“Here’s your one chance to get back in your vehicle and drive away.”
“Where’s your friend?” Geronimo asked Axel. Joe was glad he did. He’d forgotten that Axel wasn’t alone.
Axel chinned toward his van. “Inside. Dying.” He said it with contempt, and Joe felt a chill wash over him.
“Lower the weapons,” Joe said.
Axel sighed theatrically. “Oh, all right.”
Instead of placing the guns on the pavement, Axel dropped them and they clattered at his feet. In his right hand was a large revolver. He raised it quickly.
There was a massive BOOM from behind Joe that made him duck instinctively. The slug from Nate’s .454 caught Axel in his left shoulder and spun him around 360 degrees. Somehow, Axel managed to stay on his feet.
Simultaneously, Joe and Geronimo pulled their triggers. Both had aimed low and the combined blasts blew Axel’s knees back the wrong way. He screamed and dropped, his revolver falling from his hand.
Joe ran forward and kicked the gun away. Axel’s legs were folded under him in such grotesque angles that Joe had to look away.
Axel starting moaning and his eyes were clenched tight.
Joe looked over his shoulder.
Nate had pulled himself up so he could fire between the frame of the van and the open door.
“Not bad for left-handed,” Nate said with a grimace.
Geronimo ran up along the passenger side of the transit van while reloading. He kept low until he reached the door and then rose up with the muzzle pointing inside the cab. After a beat, Geronimo lowered his shotgun.
“His buddy’s gone,” he said. “Axel let him die.”
* * *
—
To the discordant soundtrack of Axel’s pitiful moans and the raucous exit of protesters from the park who wanted nothing to do with the firefight, Joe and Geronimo transferred Nate’s falcons from the transit to the Yarak van.
While they did it, Joe expected the police to show up any second. It was a justified shooting, but still.
No one came.
Axel continued to moan and writhe on the pavement. Joe felt strangely unmoved, as if he were in the midst of an out-of-body experience. It had been that way since he’d landed.
When they were done, Joe punched up the most recent call on his phone.
“This is the 911 emergency network.”
Remarkably, it was the same dispatcher Joe had talked to earlier. He recognized her distinctive voice.
“There are two shooting victims behind the Benson Hotel,” he said. “One is dead and the other one will be if there isn’t a quick medical response.”
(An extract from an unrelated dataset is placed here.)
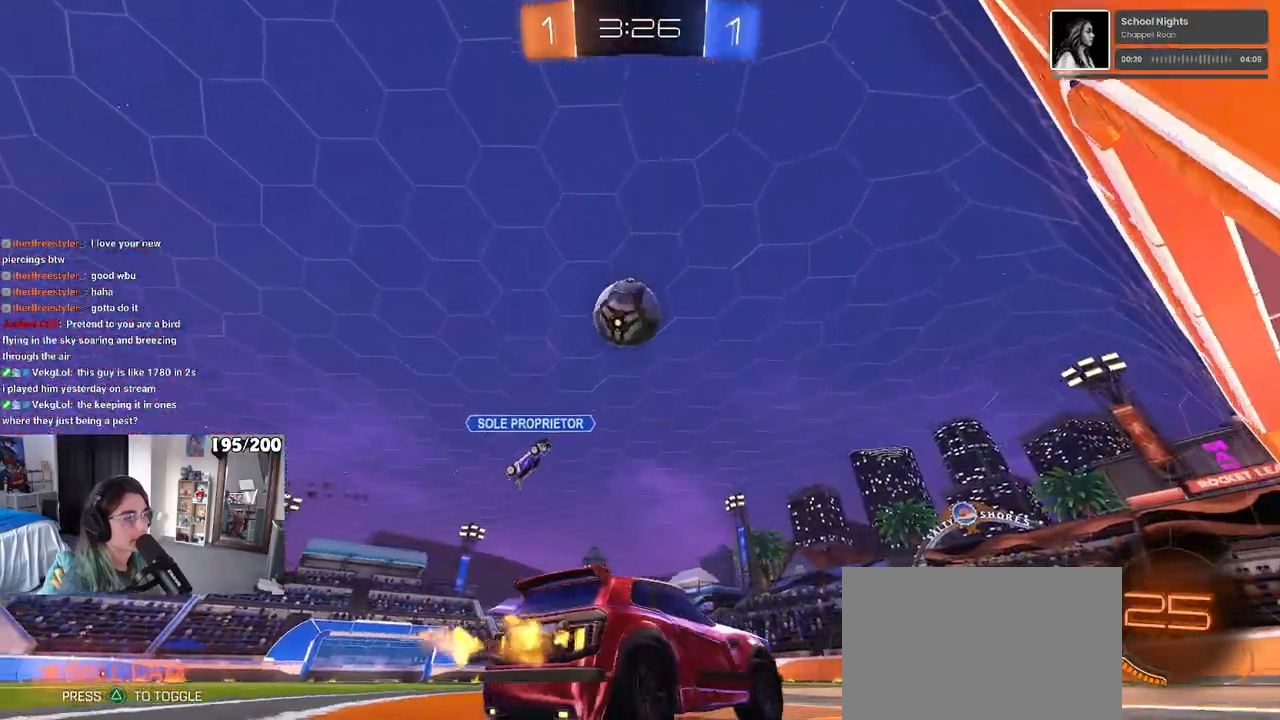
{"buttons": [], "left_stick": "center", "right_stick": "center", "events": [[333, "left_stick", "center"]]}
“Good,” she said after a long pause. She disconnected the call.
* * *
—
Geronimo arrived at the Sea-Tac Airport in Washington State at three-thirty a.m. and cruised along the curb until he came to a stop outside the terminal entrance. There was very little traffic.
Nate and Joe were booked on the first morning flight to Denver, and then on to Saddlestring. They’d decided to avoid the Portland airport in case an alert had been issued about them.
Joe had booked the flights on his phone while they drove north. He’d used his credit card to purchase the two one-way tickets and he was grateful it had been accepted. Joe wasn’t used to spending that kind of money in one place.
That didn’t mean he was wealthy. But would he soon be? He didn’t know. He’d figure that out when he got home.
“Let’s get this guy back to his wife and daughter,” Geronimo said to Joe. “I’ll deliver the birds to you in Wyoming.”
“Just get gone,” Nate said to Geronimo through clenched teeth as they helped him out of the van. “Avoid Oregon if you can. They might be looking for this vehicle.”
“Which is why we got a rental,” Joe said. “Geronimo will exchange your van for a new one no one is looking for. He’ll load up your birds and my shotgun and hit the road.”
“You were sleeping when we figured out our escape,” Geronimo added.
Joe was still coming down from the adrenaline rush of the shootout in Portland, even two and a half hours later. He didn’t feel like a game warden. He felt like a criminal or a special operator. Geronimo had been much more lucid during the drive and they’d talked out how the three of them should split up to get away. Joe had the distinct impression Geronimo had done this kind of thing before. Geronimo was tactical and efficient in the mode of special operators like Nate. Had he been one? Joe wanted to know more about his background.
Nate put his arm around Joe’s neck, and Joe steered him toward the entrance door, when Nate stopped. He turned toward Geronimo.